Real Change is one of those places where you can always learn something new about yourself, if you're into that sort of thing.
Take Monday. I hadn't been in for 10 minutes when my phone rang. It was Rachael at the front desk. There were about a half dozen vendors hanging out getting their papers and a schizophrenic guy I'd seen around the office was outside shouting and banging on the window.
Rachael said things were under control, but that he kept popping in and out and she could use me as back up. I was editing the Street News Service newsfeed, and had promised that to Lisa in Scotland within the hour, so I grabbed my laptop and took a chair behind the door.

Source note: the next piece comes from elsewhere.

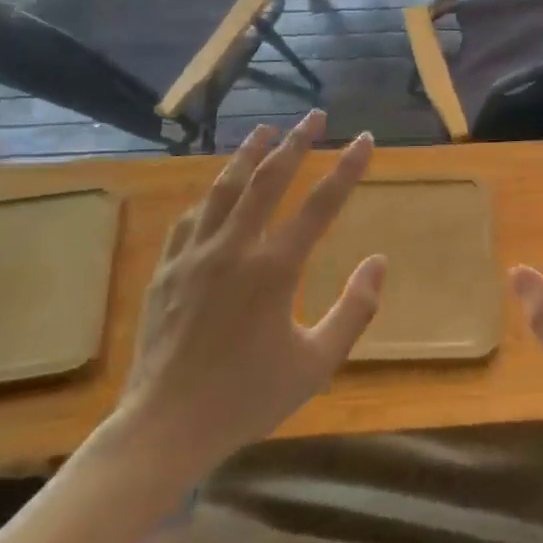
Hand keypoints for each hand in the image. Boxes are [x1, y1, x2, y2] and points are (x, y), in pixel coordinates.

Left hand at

One of the great things about being ADHD is that you can read and write while a crazy guy bangs on the window behind you. It actually sort of helps.
I was summarizing an article on homeless hate crime legislation in Maryland when the door flew open and our friend made a beeline for the back.

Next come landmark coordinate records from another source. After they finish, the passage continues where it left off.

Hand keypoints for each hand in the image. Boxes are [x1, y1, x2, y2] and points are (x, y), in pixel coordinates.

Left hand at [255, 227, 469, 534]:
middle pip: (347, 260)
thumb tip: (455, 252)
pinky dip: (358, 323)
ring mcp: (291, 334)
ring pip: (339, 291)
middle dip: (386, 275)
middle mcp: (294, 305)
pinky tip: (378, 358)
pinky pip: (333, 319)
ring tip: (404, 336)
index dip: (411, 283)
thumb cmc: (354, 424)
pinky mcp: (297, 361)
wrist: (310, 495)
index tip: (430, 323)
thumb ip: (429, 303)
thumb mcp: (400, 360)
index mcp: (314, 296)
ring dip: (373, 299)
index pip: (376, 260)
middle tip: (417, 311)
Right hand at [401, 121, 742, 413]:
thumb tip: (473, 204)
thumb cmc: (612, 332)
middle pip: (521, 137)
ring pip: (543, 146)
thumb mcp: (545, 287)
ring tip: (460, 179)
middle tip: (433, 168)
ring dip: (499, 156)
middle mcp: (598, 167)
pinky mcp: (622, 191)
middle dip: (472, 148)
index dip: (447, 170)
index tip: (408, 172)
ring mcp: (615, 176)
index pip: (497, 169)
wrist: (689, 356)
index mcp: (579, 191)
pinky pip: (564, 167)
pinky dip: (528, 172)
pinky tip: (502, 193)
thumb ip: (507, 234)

"Dude!," I shouted, laying the laptop aside, "Where you goin'?"
The Dude thing confused him just enough long for me to catch up.
It's possible to move someone along without touching them by just sort of walking into their space with your arms out. It helps to be 6'2.

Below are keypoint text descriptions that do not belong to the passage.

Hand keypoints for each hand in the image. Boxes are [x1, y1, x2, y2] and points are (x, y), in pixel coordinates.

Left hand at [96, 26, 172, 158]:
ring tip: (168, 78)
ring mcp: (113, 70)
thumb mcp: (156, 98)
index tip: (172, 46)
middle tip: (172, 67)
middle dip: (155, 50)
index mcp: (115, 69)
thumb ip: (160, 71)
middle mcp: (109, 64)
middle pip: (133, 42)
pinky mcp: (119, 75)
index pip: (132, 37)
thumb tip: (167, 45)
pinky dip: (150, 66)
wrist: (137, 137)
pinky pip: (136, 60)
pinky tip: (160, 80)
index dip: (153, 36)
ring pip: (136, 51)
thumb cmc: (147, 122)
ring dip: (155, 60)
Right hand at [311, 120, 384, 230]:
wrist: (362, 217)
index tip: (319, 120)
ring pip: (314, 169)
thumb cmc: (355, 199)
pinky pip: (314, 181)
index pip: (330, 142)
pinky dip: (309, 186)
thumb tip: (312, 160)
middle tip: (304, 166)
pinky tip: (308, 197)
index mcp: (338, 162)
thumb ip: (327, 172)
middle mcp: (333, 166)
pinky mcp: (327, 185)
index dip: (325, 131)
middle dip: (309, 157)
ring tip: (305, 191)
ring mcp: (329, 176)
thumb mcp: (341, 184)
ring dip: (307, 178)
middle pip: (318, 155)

And that's pretty much where things were at when I said, "Hon, you need to go."
First he looked amazed. Then furious. "Hon! Hon! Shove it up your ass! I oughta take a gun and then we'll see about this place ..."
But by then he was on the other side of the door. I'd pushed it shut, and he was shouting through the glass. Rachael was already doing the 911 thing. Within two minutes we saw him with his hands on the hood of a police cruiser across the street.
You can be crazy as you want at Real Change and the worst thing that'll happen is you'll get shooed out the door. But start talking about a gun, and things get more serious.
We had him trespassed and declined to file charges.
After it was over, I had to ask, "Hon! Where the fuck did that come from?" Here was this skinny, bald, 40-something apoplectic crazy guy, and I'm calling him hon? What was that about?
This wasn't hard. I was responding as I would to my 3-year-olds. I actually think of them sometimes as being my little drunken schizophrenic dwarfs, unrolling the toilet paper and pulling it around the house. Smearing food coloring around on the kitchen floor. Decorating the walls with handfuls of peanut butter.
You don't get mad. You just deal. And you love them.
So here's this poor crazy bastard. Raging around for no reason that we could tell or that he could control. And without thinking about it, I slipped into daddy mode.
And the word dropped out of my mouth. And we both looked at it and wondered.